**YOUR TASK:**
Give everything from the line reading "elevation (m): 0" down to the end of the entries as a two-column CSV headed field and value. Use one row per line, with each part in its own quoted field and any line breaks replaced by spaces.

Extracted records
________________________________________

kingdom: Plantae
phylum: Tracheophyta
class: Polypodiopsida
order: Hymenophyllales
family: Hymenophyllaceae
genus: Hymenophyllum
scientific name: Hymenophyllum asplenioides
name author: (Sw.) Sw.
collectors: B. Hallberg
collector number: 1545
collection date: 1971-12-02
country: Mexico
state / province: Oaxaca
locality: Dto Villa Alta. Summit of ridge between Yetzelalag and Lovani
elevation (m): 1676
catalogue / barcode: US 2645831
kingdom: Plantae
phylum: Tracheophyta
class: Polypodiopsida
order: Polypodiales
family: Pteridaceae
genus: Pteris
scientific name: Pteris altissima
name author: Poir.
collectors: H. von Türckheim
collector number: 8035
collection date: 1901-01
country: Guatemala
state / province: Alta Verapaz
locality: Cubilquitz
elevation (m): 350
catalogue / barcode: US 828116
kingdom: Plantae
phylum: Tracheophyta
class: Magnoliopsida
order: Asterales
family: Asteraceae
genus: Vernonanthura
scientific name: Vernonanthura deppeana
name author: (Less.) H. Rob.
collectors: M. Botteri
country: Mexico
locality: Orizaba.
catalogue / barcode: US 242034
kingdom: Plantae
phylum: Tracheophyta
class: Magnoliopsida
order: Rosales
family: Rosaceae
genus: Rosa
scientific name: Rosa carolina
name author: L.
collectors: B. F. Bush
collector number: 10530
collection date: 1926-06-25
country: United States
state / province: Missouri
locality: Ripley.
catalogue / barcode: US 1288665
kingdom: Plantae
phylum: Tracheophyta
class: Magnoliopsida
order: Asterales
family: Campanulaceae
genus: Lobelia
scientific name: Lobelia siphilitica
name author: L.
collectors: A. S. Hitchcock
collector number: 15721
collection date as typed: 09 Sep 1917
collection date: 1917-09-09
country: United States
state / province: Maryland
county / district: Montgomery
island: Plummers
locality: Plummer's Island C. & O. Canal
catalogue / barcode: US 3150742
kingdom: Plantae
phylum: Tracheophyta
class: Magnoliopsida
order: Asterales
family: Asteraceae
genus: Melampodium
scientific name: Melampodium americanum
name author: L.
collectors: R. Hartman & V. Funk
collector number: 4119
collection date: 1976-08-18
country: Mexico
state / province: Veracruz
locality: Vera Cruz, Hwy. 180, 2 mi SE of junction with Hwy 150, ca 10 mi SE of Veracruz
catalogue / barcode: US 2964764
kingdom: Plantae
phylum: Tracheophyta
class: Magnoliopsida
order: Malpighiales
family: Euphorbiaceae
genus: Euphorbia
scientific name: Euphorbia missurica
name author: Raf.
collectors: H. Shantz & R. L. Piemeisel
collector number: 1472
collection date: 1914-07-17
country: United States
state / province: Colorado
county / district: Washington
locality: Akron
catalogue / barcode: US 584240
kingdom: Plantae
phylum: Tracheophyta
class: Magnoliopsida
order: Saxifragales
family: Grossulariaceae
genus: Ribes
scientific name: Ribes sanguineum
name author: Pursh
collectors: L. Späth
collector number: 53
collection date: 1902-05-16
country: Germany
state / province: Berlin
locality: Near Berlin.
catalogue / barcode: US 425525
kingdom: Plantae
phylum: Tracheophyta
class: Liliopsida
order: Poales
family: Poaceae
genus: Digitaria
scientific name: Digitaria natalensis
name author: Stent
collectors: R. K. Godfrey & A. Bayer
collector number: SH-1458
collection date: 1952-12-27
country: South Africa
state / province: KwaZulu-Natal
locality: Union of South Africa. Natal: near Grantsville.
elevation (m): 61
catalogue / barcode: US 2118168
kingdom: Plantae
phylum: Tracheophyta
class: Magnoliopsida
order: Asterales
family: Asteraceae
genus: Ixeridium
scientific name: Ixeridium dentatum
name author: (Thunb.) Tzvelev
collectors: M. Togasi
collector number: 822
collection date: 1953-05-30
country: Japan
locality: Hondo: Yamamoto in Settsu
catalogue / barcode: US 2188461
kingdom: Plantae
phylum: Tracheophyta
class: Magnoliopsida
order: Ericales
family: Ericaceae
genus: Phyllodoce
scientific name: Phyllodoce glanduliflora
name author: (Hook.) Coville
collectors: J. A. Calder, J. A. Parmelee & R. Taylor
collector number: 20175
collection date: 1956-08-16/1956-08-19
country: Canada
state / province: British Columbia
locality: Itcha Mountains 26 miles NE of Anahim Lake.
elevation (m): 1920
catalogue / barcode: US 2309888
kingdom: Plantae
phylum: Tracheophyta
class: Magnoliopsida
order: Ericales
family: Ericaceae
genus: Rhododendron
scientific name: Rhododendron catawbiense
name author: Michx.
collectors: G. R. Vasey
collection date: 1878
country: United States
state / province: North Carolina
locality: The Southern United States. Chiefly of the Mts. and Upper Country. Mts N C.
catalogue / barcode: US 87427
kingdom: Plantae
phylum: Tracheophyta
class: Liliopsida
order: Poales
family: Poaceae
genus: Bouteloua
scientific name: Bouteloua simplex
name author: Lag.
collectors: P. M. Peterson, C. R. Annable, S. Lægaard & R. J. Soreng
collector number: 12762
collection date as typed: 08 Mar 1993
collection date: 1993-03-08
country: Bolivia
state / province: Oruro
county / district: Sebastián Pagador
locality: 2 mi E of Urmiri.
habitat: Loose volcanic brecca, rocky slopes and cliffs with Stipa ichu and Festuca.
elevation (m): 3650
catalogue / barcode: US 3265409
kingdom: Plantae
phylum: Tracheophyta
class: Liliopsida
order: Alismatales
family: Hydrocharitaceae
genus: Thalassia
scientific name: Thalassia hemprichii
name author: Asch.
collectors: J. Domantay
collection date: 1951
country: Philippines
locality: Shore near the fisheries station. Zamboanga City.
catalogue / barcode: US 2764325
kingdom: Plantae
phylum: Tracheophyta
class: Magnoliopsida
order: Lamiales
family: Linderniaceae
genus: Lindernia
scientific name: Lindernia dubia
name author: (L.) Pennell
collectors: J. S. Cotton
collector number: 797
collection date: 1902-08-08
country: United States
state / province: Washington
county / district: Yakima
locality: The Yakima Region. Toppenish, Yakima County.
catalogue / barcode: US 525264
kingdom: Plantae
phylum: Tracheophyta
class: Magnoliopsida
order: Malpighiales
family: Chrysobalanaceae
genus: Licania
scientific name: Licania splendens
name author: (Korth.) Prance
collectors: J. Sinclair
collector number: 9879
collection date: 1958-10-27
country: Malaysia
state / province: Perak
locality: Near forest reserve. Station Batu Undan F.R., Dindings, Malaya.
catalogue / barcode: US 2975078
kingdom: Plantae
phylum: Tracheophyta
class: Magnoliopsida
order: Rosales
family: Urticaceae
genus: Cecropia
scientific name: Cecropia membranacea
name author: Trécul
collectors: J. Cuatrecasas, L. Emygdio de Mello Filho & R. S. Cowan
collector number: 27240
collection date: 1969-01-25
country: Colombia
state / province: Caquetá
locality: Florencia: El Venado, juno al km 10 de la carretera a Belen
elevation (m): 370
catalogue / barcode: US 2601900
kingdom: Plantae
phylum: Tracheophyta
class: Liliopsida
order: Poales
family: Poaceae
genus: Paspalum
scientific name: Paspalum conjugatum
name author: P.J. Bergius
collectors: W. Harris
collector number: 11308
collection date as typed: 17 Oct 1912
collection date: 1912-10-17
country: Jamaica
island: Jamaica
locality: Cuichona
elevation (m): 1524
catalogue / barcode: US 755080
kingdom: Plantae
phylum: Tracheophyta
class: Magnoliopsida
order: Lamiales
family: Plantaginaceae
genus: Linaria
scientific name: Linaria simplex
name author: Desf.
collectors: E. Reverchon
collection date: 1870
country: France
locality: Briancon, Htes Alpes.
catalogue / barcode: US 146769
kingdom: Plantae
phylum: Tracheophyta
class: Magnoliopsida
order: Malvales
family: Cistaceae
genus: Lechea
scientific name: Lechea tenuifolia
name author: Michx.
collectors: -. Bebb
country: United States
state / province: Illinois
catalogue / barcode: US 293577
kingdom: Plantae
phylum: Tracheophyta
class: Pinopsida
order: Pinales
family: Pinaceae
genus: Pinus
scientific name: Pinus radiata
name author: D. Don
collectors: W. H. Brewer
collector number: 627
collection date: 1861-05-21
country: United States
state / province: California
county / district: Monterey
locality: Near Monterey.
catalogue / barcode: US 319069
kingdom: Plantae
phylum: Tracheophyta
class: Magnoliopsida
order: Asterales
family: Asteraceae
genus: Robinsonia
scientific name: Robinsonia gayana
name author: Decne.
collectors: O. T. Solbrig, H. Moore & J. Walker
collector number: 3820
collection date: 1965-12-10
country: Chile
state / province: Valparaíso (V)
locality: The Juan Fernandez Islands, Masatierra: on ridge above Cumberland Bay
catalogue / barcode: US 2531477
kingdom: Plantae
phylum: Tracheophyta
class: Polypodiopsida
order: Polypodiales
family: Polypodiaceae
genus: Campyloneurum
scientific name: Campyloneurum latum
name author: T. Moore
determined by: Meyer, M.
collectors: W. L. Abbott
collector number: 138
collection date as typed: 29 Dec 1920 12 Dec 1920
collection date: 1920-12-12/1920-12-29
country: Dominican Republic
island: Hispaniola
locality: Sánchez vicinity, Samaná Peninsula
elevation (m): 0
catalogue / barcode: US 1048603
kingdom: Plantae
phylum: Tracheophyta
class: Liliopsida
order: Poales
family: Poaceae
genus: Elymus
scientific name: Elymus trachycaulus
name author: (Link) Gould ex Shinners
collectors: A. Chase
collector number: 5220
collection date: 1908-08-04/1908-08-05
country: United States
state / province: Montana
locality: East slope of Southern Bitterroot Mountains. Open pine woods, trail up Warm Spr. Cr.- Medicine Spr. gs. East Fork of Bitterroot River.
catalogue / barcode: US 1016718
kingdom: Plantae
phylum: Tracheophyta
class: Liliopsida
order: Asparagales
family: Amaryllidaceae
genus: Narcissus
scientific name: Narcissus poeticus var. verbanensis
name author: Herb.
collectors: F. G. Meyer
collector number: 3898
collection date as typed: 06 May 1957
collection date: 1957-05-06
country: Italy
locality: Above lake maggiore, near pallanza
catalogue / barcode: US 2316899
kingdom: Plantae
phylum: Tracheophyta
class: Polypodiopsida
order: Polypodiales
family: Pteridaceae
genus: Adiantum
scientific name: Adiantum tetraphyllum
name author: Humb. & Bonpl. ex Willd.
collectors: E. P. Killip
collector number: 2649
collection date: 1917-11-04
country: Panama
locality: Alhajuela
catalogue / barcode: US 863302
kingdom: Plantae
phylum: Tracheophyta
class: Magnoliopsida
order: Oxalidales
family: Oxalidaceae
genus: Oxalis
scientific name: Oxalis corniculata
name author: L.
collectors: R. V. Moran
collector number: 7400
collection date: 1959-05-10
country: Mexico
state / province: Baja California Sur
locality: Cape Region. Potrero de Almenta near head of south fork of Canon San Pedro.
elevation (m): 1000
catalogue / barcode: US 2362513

________________________________________

**RESPONSE FOR THIS EXERCISE:**
field,value
"elevation (m):","0"
"catalogue / barcode:","US 1048603"
"kingdom:","Plantae"
"phylum:","Tracheophyta"
"class:","Liliopsida"
"order:","Poales"
"family:","Poaceae"
"genus:","Elymus"
"scientific name:","Elymus trachycaulus"
"name author:","(Link) Gould ex Shinners"
"collectors:","A. Chase"
"collector number:","5220"
"collection date:","1908-08-04/1908-08-05"
"country:","United States"
"state / province:","Montana"
"locality:","East slope of Southern Bitterroot Mountains. Open pine woods, trail up Warm Spr. Cr.- Medicine Spr. gs. East Fork of Bitterroot River."
"catalogue / barcode:","US 1016718"
"kingdom:","Plantae"
"phylum:","Tracheophyta"
"class:","Liliopsida"
"order:","Asparagales"
"family:","Amaryllidaceae"
"genus:","Narcissus"
"scientific name:","Narcissus poeticus var. verbanensis"
"name author:","Herb."
"collectors:","F. G. Meyer"
"collector number:","3898"
"collection date as typed:","06 May 1957"
"collection date:","1957-05-06"
"country:","Italy"
"locality:","Above lake maggiore, near pallanza"
"catalogue / barcode:","US 2316899"
"kingdom:","Plantae"
"phylum:","Tracheophyta"
"class:","Polypodiopsida"
"order:","Polypodiales"
"family:","Pteridaceae"
"genus:","Adiantum"
"scientific name:","Adiantum tetraphyllum"
"name author:","Humb. & Bonpl. ex Willd."
"collectors:","E. P. Killip"
"collector number:","2649"
"collection date:","1917-11-04"
"country:","Panama"
"locality:","Alhajuela"
"catalogue / barcode:","US 863302"
"kingdom:","Plantae"
"phylum:","Tracheophyta"
"class:","Magnoliopsida"
"order:","Oxalidales"
"family:","Oxalidaceae"
"genus:","Oxalis"
"scientific name:","Oxalis corniculata"
"name author:","L."
"collectors:","R. V. Moran"
"collector number:","7400"
"collection date:","1959-05-10"
"country:","Mexico"
"state / province:","Baja California Sur"
"locality:","Cape Region. Potrero de Almenta near head of south fork of Canon San Pedro."
"elevation (m):","1000"
"catalogue / barcode:","US 2362513"